On October 14, 2006, the plaintiff was a tenant in a two-family residence owned by the defendant Christopher Gobin. That morning, the defendant Plaza Contracting Corporation (hereinafter Plaza), a contractor hired by Gobin, was in the process of replacing the sidewalk in front of the premises. Plaza’s work had progressed to the point that the existing sidewalk had been removed, the earth beneath the sidewalk had been leveled, a wire mesh grid had been placed on top of the earth, and concrete had been poured for a portion of the new sidewalk. At about 10:30 a.m., the plaintiff left her apartment and, despite *581her observations of the work in progress, attempted to walk across the excavated area where the mesh grid was still exposed. The plaintiff alleges that the heel of one of her boots became stuck in the grid, causing her to fall and sustain injuries. After depositions had been conducted, the defendants separately moved for summary judgment dismissing the complaint insofar as asserted against each of them. The Supreme Court granted the defendants’ motions for summary judgment, and adhered to its determination on reargument.
In support of his motion for summary judgment, Gobin made a prima facie showing that he was exempt from the statutory liability imposed by section 7-210 (b) of the Administrative Code of the City of New York for the failure to maintain the sidewalk in a reasonably safe condition because his property was an owner-occupied two-family residence (see Gilmartin v City of New York, 81 AD3d 411, 412 [2011]; Schwartz v City of New York, 74 AD3d 945, 946 [2010]). Gobin also made a prima facie showing that he could not be held liable for the plaintiffs accident under common-law principles by submitting evidentiary proof that the condition which caused the accident was created by an independent contractor hired to replace the sidewalk (see Kleeman v Rheingold, 81 NY2d 270, 273 [1993]; Fernandez v 707, Inc., 85 AD3d 539 [2011]; Posa v Copiague Pub. School Dist., 84 AD3d 770 [2011]; Sanchez v 1710 Broadway, Inc., 79 AD3d 845, 846 [2010]). In opposition, the plaintiff failed to raise an issue of fact as to either Gobin’s exemption from statutory liability, or the existence of any recognized exception to the independent contractor rule (see Rosenberg v Equitable Life Assur. Socy. of U.S., 79 NY2d 663, 668 [1992]; Sanchez v 1710 Broadway, Inc., 79 AD3d at 847).
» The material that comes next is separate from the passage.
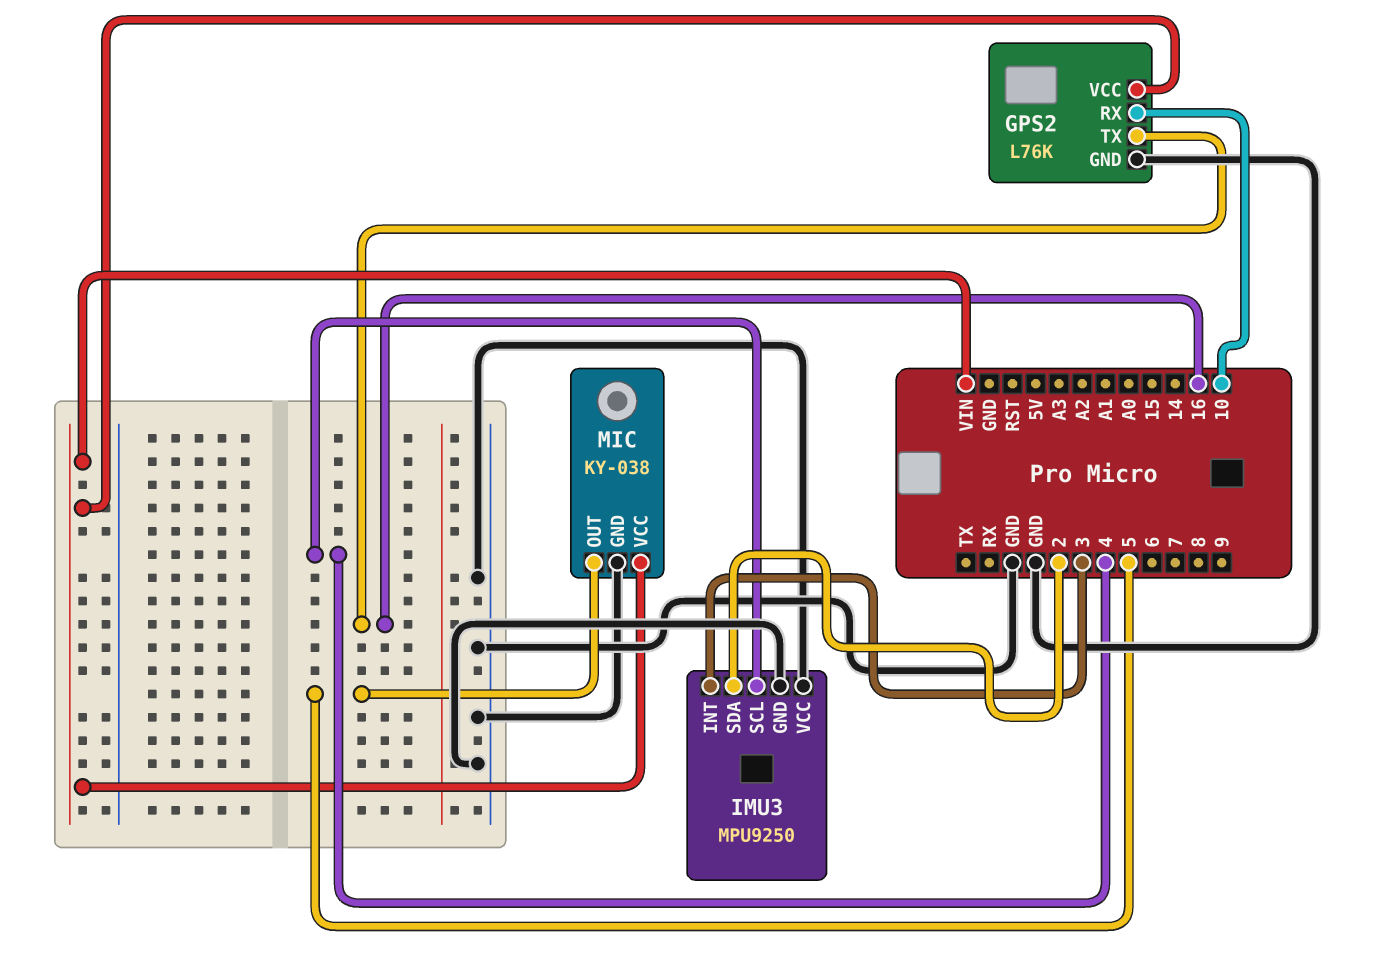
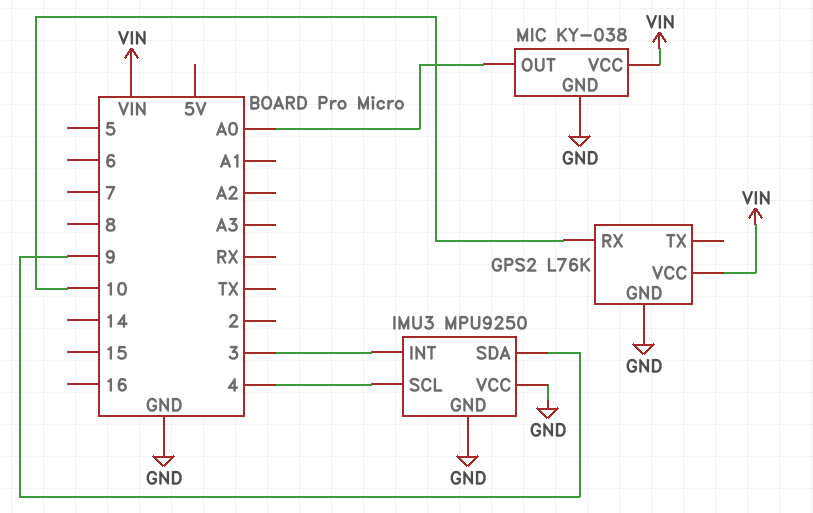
GPS2 pin TX: 16 -> none
IMU3 pin SDA: 2 -> 9
MIC pin OUT: 5 -> A0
Plaza also made a prima facie showing of its entitlement to judgment as a matter of law by submitting evidentiary proof, including the plaintiffs deposition testimony and photographs of the accident site, that established that the temporary condition which caused the accident was open and obvious, and not inherently dangerous (see Capasso v Village of Goshen, 84 AD3d 998 [2011]; McGrath v Oyster Bay Visiting Nurse Assn., Inc., 84 AD3d 894 [2011]; Dinallo v DAL Elec., 43 AD3d 981, 982 [2007]; Fernandez v Edlund, 31 AD3d 601, 602 [2006]; Sun Ho Chung v Jeong Sook Joh, 29 AD3d 677, 678 [2006]; Orlando v Audax Constr. Corp., 14 AD3d 500, 501 [2005]; Greenstein v Realife Land Improvement, Inc., 13 AD3d 338, 339 [2004]). In opposition, the plaintiff failed to raise a triable issue of fact. The plaintiffs affidavit, in which she contradicted her deposition testimony by claiming that the mesh grid appeared to be flush *582with the excavated surface, was an attempt to raise a feigned issue of fact as to whether the condition was open and obvious and, thus, insufficient to defeat summary judgment (see Freiser v Stop & Shop Supermarket Co., LLC, 84 AD3d 1307 [2011]; Capasso v Capasso, 84 AD3d 997 [2011]; Russ v Fried, 73 AD3d 1153, 1154 [2010]; Sherman-Schiffman v Costco Wholesale, Inc., 63 AD3d 1031 [2009]).
Accordingly, the Supreme Court properly granted the separate motions of Gobin and Plaza for summary judgment and, upon reargument, properly adhered to that determination. Dillon, J.P, Eng, Sgroi and Miller, JJ., concur.